MySpace upping ante in online social games
March 10, 2010 by Glenn Chapman
MySpace on Wednesday began courting videogame developers as it moved to capitalize on the booming popularity of playing games online at social networks.
MySpace on Wednesday began courting videogame developers as it moved to capitalize on the booming popularity of playing games online at social networks.
"We initially embraced games a few years back with a gaming platform, but at the end of the day it was fairly isolated in certain parts of MySpace," MySpace co-president Mike Jones told AFP at a Game Developers Conference here.
"MySpace is going to put as much weight behind games as we put behind music."
After being eclipsed by online social networking star Facebook, MySpace made itself into an Internet community for people who make or love music.
MySpace sees its prime demographic as Internet users between the ages of 14 and 36.
The social network claims more than 100 million users, about 30 percent of whom rack up about a total of a billion minutes of online game play each month.
Jones believes that by better weaving online games into the fabric of the online community those figures can be doubled to 60 percent of MySpace users logging more than two billion minutes of play monthly.

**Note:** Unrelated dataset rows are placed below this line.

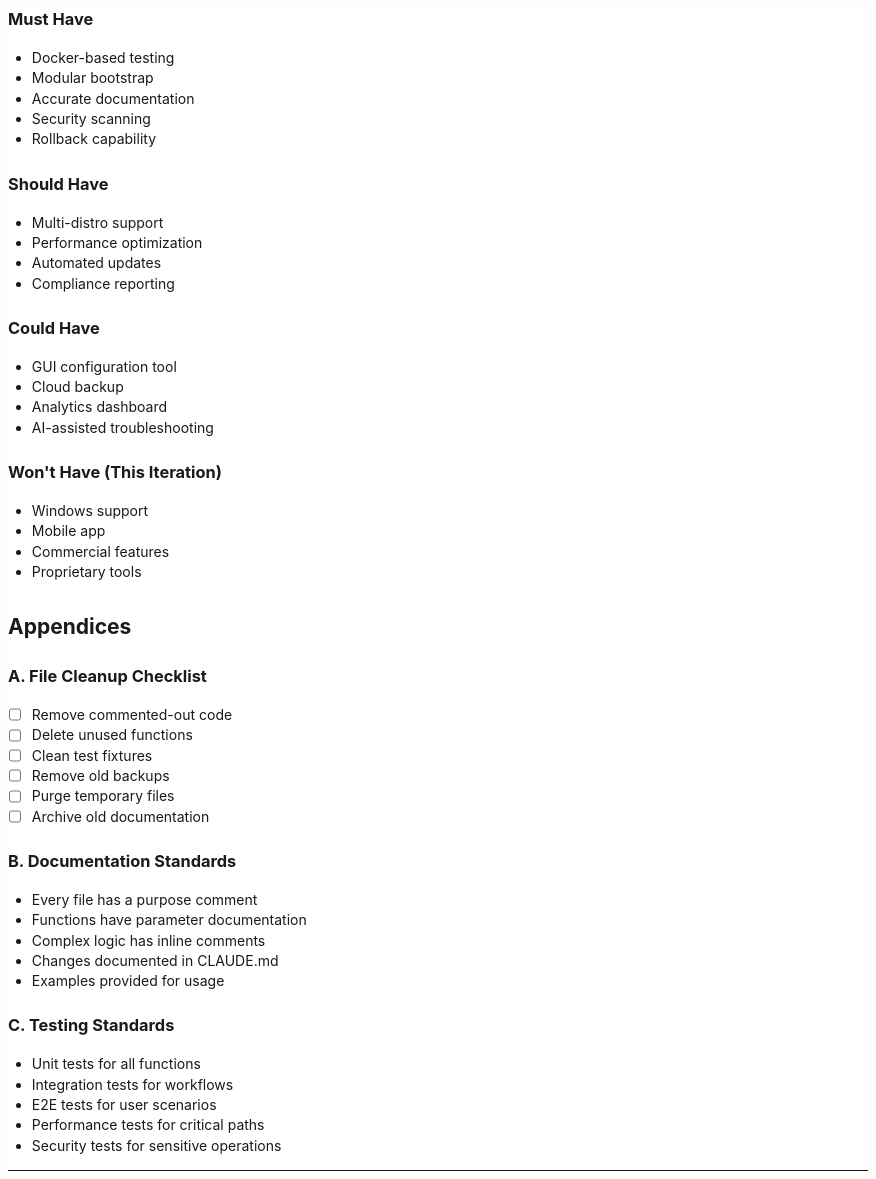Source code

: ### Must Have
- Docker-based testing
- Modular bootstrap
- Accurate documentation
- Security scanning
- Rollback capability

### Should Have
- Multi-distro support
- Performance optimization
- Automated updates
- Compliance reporting

### Could Have
- GUI configuration tool
- Cloud backup
- Analytics dashboard
- AI-assisted troubleshooting

### Won't Have (This Iteration)
- Windows support
- Mobile app
- Commercial features
- Proprietary tools

## Appendices

### A. File Cleanup Checklist
- [ ] Remove commented-out code
- [ ] Delete unused functions
- [ ] Clean test fixtures
- [ ] Remove old backups
- [ ] Purge temporary files
- [ ] Archive old documentation

### B. Documentation Standards
- Every file has a purpose comment
- Functions have parameter documentation
- Complex logic has inline comments
- Changes documented in CLAUDE.md
- Examples provided for usage

### C. Testing Standards
- Unit tests for all functions
- Integration tests for workflows
- E2E tests for user scenarios
- Performance tests for critical paths
- Security tests for sensitive operations

---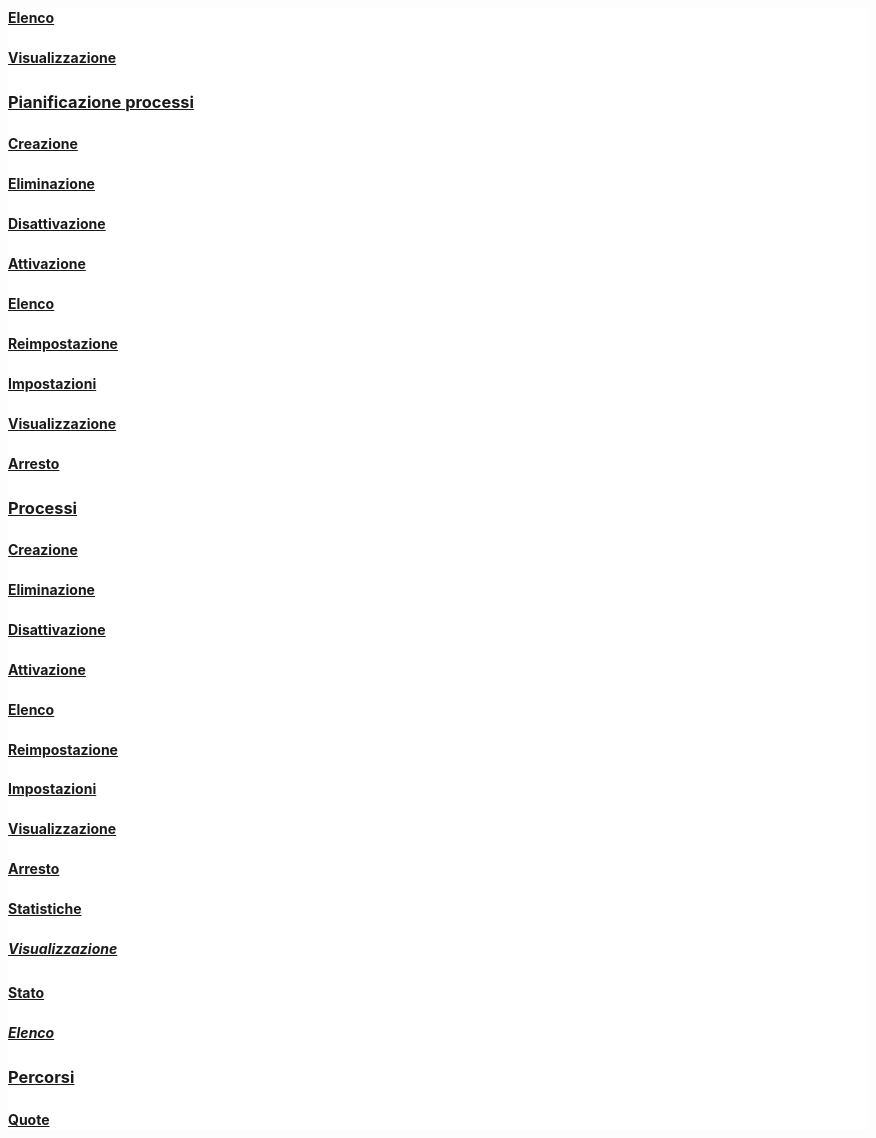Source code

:#### [Elenco](batch\certificate.pycliyml#list "az batch certificate list")
#### [Visualizzazione](batch\certificate.pycliyml#show "az batch certificate show")
### [Pianificazione processi](batch\job-schedule.pycliyml "az batch job-schedule")
#### [Creazione](batch\job-schedule.pycliyml#create "az batch job-schedule create")
#### [Eliminazione](batch\job-schedule.pycliyml#delete "az batch job-schedule delete")
#### [Disattivazione](batch\job-schedule.pycliyml#disable "az batch job-schedule disable")
#### [Attivazione](batch\job-schedule.pycliyml#enable "az batch job-schedule enable")
#### [Elenco](batch\job-schedule.pycliyml#list "az batch job-schedule list")
#### [Reimpostazione](batch\job-schedule.pycliyml#reset "az batch job-schedule reset")
#### [Impostazioni](batch\job-schedule.pycliyml#set "az batch job-schedule set")
#### [Visualizzazione](batch\job-schedule.pycliyml#show "az batch job-schedule show")
#### [Arresto](batch\job-schedule.pycliyml#stop "az batch job-schedule stop")
### [Processi](batch\job.pycliyml "az batch job")
#### [Creazione](batch\job.pycliyml#create "az batch job create")
#### [Eliminazione](batch\job.pycliyml#delete "az batch job delete")
#### [Disattivazione](batch\job.pycliyml#disable "az batch job disable")
#### [Attivazione](batch\job.pycliyml#enable "az batch job enable")
#### [Elenco](batch\job.pycliyml#list "az batch job list")
#### [Reimpostazione](batch\job.pycliyml#reset "az batch job reset")
#### [Impostazioni](batch\job.pycliyml#set "az batch job set")
#### [Visualizzazione](batch\job.pycliyml#show "az batch job show")
#### [Arresto](batch\job.pycliyml#stop "az batch job stop")
#### [Statistiche](batch\job\all-statistics.pycliyml "az batch job all-statistics")
##### [Visualizzazione](batch\job\all-statistics.pycliyml#show "az batch job all-statistics show")
#### [Stato](batch\job\prep-release-status.pycliyml "az batch job prep-release-status")
##### [Elenco](batch\job\prep-release-status.pycliyml#list "az batch job prep-release-status list")
### [Percorsi](batch\location.pycliyml "az batch location")
#### [Quote](batch\location\quotas.pycliyml "az batch location quotas")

MySpace is striving to reclaim lost glory and expand its popularity in a social networking world dominated by Facebook, which boasts more than 400 million users.

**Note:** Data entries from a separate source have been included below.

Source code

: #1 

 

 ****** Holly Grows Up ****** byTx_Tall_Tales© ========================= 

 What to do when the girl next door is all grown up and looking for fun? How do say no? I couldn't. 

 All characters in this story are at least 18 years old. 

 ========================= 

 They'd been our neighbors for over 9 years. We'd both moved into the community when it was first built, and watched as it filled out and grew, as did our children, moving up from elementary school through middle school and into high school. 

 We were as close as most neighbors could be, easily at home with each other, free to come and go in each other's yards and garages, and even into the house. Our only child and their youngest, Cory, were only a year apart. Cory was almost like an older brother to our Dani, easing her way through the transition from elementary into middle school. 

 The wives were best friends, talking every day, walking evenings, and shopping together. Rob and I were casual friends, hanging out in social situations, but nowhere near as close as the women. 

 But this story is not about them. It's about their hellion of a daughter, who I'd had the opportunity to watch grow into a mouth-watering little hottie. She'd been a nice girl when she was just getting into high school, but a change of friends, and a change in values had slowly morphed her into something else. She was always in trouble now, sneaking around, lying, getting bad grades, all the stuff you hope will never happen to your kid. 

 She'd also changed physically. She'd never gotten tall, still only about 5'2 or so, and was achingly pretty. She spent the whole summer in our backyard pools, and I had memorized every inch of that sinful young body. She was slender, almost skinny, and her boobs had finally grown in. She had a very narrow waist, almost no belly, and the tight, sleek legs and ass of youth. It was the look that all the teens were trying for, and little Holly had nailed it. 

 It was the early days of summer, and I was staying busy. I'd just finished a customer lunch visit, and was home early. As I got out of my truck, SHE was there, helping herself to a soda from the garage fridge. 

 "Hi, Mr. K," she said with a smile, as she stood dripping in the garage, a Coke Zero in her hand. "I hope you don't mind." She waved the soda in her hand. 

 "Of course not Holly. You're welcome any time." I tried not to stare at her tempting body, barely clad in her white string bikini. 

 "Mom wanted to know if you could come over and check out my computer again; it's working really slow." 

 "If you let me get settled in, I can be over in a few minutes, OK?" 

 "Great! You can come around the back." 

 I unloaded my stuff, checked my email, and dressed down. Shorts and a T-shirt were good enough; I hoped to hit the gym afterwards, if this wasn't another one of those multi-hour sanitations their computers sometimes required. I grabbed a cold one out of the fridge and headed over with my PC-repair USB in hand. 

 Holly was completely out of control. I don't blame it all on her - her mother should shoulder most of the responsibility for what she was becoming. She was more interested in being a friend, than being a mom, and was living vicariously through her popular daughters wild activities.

"MySpace is not falling off a cliff but, at the same time, they see gaming as a ladder to find their way into more people's lives and get back on the radar," said analyst Scott Steinberg, author of Get Rich Playing Games.

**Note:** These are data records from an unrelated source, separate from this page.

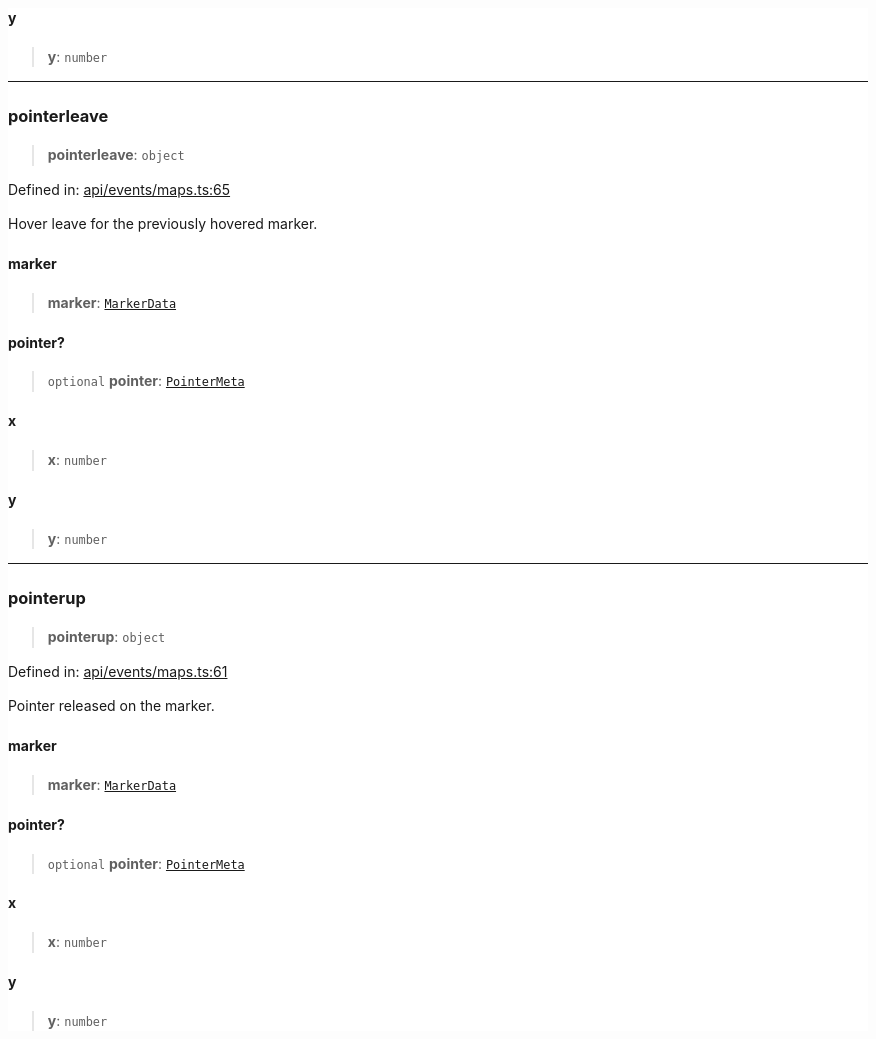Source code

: #### y

> **y**: `number`

***

### pointerleave

> **pointerleave**: `object`

Defined in: [api/events/maps.ts:65](https://github.com/gamingtools/gt-map/blob/456675b84d19e7c9d557294c3b19a4bb0dcd9d51/packages/gtmap/src/api/events/maps.ts#L65)

Hover leave for the previously hovered marker.

#### marker

> **marker**: [`MarkerData`](Interface.MarkerData.md)

#### pointer?

> `optional` **pointer**: [`PointerMeta`](Interface.PointerMeta.md)

#### x

> **x**: `number`

#### y

> **y**: `number`

***

### pointerup

> **pointerup**: `object`

Defined in: [api/events/maps.ts:61](https://github.com/gamingtools/gt-map/blob/456675b84d19e7c9d557294c3b19a4bb0dcd9d51/packages/gtmap/src/api/events/maps.ts#L61)

Pointer released on the marker.

#### marker

> **marker**: [`MarkerData`](Interface.MarkerData.md)

#### pointer?

> `optional` **pointer**: [`PointerMeta`](Interface.PointerMeta.md)

#### x

> **x**: `number`

#### y

> **y**: `number`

"Facebook has left them crowded out. At the edge of the spotlight is still out of the light."
MySpace unveiled a new games gallery at myspace.com/games and began automatically recommending games to new members along with song and friend suggestions based on profiles.
Jones promised game developers that the website will make it easier for their creations to spread "virally" by "very gently and slowly" modifying how friends share news of fun titles.
"I really want to make sure we solve the problems of 13 to 34 year-olds and a big part of that strategy is games," Jones told developers at GDC. "It will be easier for you to bring games over to MySpace."
The News Corp-owned social networking service also announced a Neon application that lets MySpace games be played on Apple's popular iPhone devices.
MySpace used feedback from developers to revamp its online gaming platform.
"We are impressed with MySpace's renewed commitment to deliver a great gaming experience to their users and our players," said Marianne Borenstein, a vice president at Playdom, a major maker of games for MySpace and Facebook.
The MySpace announcement came shortly after co-founders of the social networking service unveiled a partnership to acquire online gaming platform MindJolt.
Chris DeWolfe, Colin Digiaro, and Aber Whitcomb said they will spread MindJolt to more websites and smartphones as well as work with game developers to create tools for online play.
MindJolt reported that more than 20 million people play each month on its platform, which features 1,300 "of the best casual games on the Web from developers worldwide."
"MindJolt has quickly become an "on-ramp" to the Internet for the world's independent game developers," said MindJolt chief executive DeWolfe.
"Our goal is to make it even easier for developers to get their games noticed and make more money from their work."
MindJolt's executive team includes MySpace co-founder Whitcomb and other veterans of the social networking service that News Corp bought for 580 million dollars in 2005.
"We want absolutely to work with them," Jones said of MindJolt. "It is not a competition."
MySpace and other social networks are vying for pieces of a growing online gaming pie, according to Steinberg.
"People seem to be rediscovering in increasing numbers the pleasure of play," Steinberg said. "As people are waking up to the possibilities, so are social networks."
Social games are behind the scenes heroes at GDC, with seminars and panels coaching developers in ways to create, deliver, and make money off titles.
"Social gaming is basically propping up the whole industry at this point," Steinberg said.
"All the excitement is in social networks."